Sustainable Business Development

 

Sustainable Developments
Agriculture/Natural Food Products

U.S. organic industry has been growing at 24 percent annually for the past 6 years. Organic farmers receive premium prices for their products and are expanding their acreage while conventional farmers tied to the chemical/pesticide cycle have been hanging by a thread for years.

The European organic food market, also at less than 2 percent of total food sales, is expected to expand to as much as 10 percent by 2006. With a population of 370 million, Europe has more potential than the U.S.

Design & Construction

Thousands of green building pilot projects world-wide shows that sustainable design principles and environmental building materials work. Now these principles are being integrated into government policy, agencies, are crafting contractor guidelines to ensure the billions of construction dollars they spend each year are deployed sustainably.

Research in France shows that simply using energy efficient windows with advanced glazing systems reduces annual energy needs by 45 percent in southern regions of the country.

Environmental Taxes

In the UK, a proposed tax on energy use in the business, agriculture, and the public sectors would be returned as a 0.5 percent reduction in the employer's contribution to payroll taxes, and for energy efficiency and renewable energy programs. A surcharge would be applied for use of coal and gas, and for total energy consumption.

Transportation

The Car industry is spending billions to bring alternative fuel vehicles to market. In the U.S., Zero Emission Vehicle (ZEV) regulations become law in 2003 - a minimum of 10 percent (160,000) of new vehicles in California, New York and Massachusetts must produce zero emissions or earn ZEV credits from greatly increasing the proportion of ultra low emission or hybrid-vehicles on the road.

Auto executive surveys suggest that five to ten percent of the global vehicle market will use alternative fuel by 2010, and the fuel cell market may be several billion dollars by that time.

Energy

Purchase "green power." People are signing up in record numbers for renewable electricity blends offered by early movers. 20 years from now, the Energy Information Administration predicts renewable energy will account for 10 percent of energy use in the U.S.

EU country wind investments are growing even more rapidly at 40 percent annually in Germany, Denmark, Spain, and UK. EU power sector emissions can be reduced by over 11 percent by 2040 using wind power. Denmark no longer allows new coal power plant construction.

Forest Products

In only two years since the first forest certification body was accredited, more than 10 million hectares of forest are certified to meet the Forest Stewardship Council's (FSC) criteria, equal to 115 forests in 25 countries.

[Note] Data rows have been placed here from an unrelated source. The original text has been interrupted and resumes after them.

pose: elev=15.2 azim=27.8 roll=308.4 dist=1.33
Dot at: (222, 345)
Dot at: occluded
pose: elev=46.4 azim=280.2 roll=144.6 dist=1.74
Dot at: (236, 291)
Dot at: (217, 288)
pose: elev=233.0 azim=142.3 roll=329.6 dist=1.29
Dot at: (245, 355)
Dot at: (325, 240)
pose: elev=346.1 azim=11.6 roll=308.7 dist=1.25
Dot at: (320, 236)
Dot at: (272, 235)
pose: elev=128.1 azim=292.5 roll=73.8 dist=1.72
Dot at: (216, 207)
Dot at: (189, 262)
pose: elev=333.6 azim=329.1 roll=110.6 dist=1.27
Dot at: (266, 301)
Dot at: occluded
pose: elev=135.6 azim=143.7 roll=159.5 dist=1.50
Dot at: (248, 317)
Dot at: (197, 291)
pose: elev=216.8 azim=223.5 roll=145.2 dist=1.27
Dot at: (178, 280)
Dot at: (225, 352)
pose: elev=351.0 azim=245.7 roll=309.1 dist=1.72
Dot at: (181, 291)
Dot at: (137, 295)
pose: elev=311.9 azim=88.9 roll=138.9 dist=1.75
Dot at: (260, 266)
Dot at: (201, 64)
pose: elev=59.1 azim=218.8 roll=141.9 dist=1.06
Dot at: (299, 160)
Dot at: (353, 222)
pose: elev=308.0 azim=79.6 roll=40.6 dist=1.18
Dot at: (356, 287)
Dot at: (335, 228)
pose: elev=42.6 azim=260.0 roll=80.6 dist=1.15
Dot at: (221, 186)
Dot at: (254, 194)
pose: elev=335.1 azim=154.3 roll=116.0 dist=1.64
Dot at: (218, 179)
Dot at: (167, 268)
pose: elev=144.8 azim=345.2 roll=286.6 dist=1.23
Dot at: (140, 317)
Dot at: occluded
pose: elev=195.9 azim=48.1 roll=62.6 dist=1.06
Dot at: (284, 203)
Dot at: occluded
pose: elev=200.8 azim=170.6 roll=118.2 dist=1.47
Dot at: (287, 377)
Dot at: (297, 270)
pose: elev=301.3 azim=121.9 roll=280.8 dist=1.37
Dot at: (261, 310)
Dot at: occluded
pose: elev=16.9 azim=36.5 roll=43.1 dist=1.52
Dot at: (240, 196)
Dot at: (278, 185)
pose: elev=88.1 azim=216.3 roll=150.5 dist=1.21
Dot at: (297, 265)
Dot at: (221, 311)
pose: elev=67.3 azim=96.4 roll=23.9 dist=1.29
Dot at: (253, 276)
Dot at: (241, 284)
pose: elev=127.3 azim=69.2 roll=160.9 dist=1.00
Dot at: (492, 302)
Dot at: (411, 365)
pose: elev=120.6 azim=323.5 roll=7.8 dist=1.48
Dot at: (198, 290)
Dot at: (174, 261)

Two years ago, according to Debbie Hammel, program director, there was more supply than demand for certified products. "Now the situation is reversed and demand is easily outstripping supply."

PricewaterhouseCoopers, an accounting firm, predicts after-tax losses of C$1 billion (US $1.5 billion) for the British Columbia forestry industry. Their advice to the industry is to implement sustainable certification or lose markets.

Capital Markets

Banking industry leaders increasingly perform environmental due diligence in decisions to extend credit lines, finance projects or equipment.

Wildlife Federation world banking survey expect to intensify this focus over the next three years with three-quarters of European banks taking this on board. In the future, "eco-rating" systems or screens may well be applied to equity investments.

While virtually no one targeted the environmental industry for investment two years ago, two thirds of respondents now direct some credit or investment in the industry; some institutions have environmental business units. Nearly every responding institution expects to increase this activity over the next three years.

Corporate Environmental Reports

Agenda 21, the core document that emerged from the 1992 UN business and industry includes articles that suggest companies should report annually on their environmental records as well as on their use of energy and natural resources.

The debate has shifted from whether companies should produce corporate environmental reports to what kinds of information should be released and in which format.

Several European countries, including Denmark and the Netherlands, have adopted, or are in the process of adopting, laws that require companies over a certain size to publish environmental reports.